▶ _WORK REQUEST_:
Who posted in the stick sparring forum thread below? List each poster's name once.

# For Those That Spar



## MJS (Sep 12, 2008)

A few guys that I train with from my Arnis group are looking to up our training a bit.  This will include doing more stick sparring, as well as taking individual techniques and pressure testing them a bit more, to see what, if any changes, will be needed to make it work, when someone is a) resisting, and b) really taking a hard swing at you.

We all have jobs that we need to go to, so being laid up for 2 weeks with a serious injury is pretty much out of the question.  

For those that stick spar, what type of gear do you use?  I'm looking for something that will provide good protection.  2 sets of gear will be needed and the cost will be split between 4 of us.

Any suggestions would be great!!:ultracool


----------



## MahaKaal (Sep 12, 2008)

In my opinion, padding and guards make you complacent in your training, there is no _real_ danger, and strikes are not appreciated as properly as a live weapon or the full impact of a fighting stick.  I train without pads or guards, but emphasis is put onto avoiding being hit, guaging correct distance to anticipate whether each strike will connect or not, and practise the technical way of entering and disarming an opponent in a sparing situation.

It just requires a little control from your partner to pull at the last second or be able to indicate the strike, on your side there must be acceptance that "yes i got hit" and not try to deny the contact.  Over the years, this has made me appreciate strikes and attacks much more.  As you build up the technique and skill, up the speed and "reality"


----------



## MJS (Sep 12, 2008)

MahaKaal said:


> In my opinion, padding and guards make you complacent in your training, there is no _real_ danger, and strikes are not appreciated as properly as a live weapon or the full impact of a fighting stick. I train without pads or guards, but emphasis is put onto avoiding being hit, guaging correct distance to anticipate whether each strike will connect or not, and practise the technical way of entering and disarming an opponent in a sparing situation.
> 
> It just requires a little control from your partner to pull at the last second or be able to indicate the strike, on your side there must be acceptance that "yes i got hit" and not try to deny the contact. Over the years, this has made me appreciate strikes and attacks much more. As you build up the technique and skill, up the speed and "reality"


 
Just for clarification, I'm not talking about padding up in something like a redman suit, but more of what you would see the Dog Bros wearing.  While I understand that gear could result in you not 'respecting' the shot you just received, taking a hit to the head without gear would find you without training partners and possibly in the ER.  Pulling the strike, as you indicate, will, IMO, do more dis-service to the student.  If someone was really trying to hit me in the street with a stick or another hard impact weapon, will they pull that strike at the last minute?  Not likely. 

Even with the gear, and you said the same thing in your last paragraph, you still need to acknowledge the hit.  Even with gear, the 'fear' or intimidation is still there.  Of course, like anyone who wants to train with some realism, there needs to be a commitment with the strikes. 

Mike


----------



## Datu Tim Hartman (Sep 12, 2008)

Get a pair of smak-stiks.


----------



## Andrew Green (Sep 12, 2008)

Page-level text extractions:

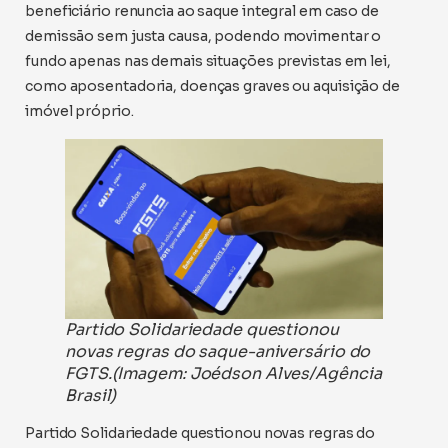
beneficiário renuncia ao saque integral em caso de
demissão sem justa causa, podendo movimentar o
fundo apenas nas demais situações previstas em lei,
como aposentadoria, doenças graves ou aquisição de
imóvel próprio.
Partido Solidariedade questionou
novas regras do saque-aniversário do
FGTS.(Imagem: Joédson Alves/Agência
Brasil)
Partido Solidariedade questionou novas regras do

▶ _FINISHED EXERCISE_:
MJS, MahaKaal, Datu Tim Hartman, Andrew Green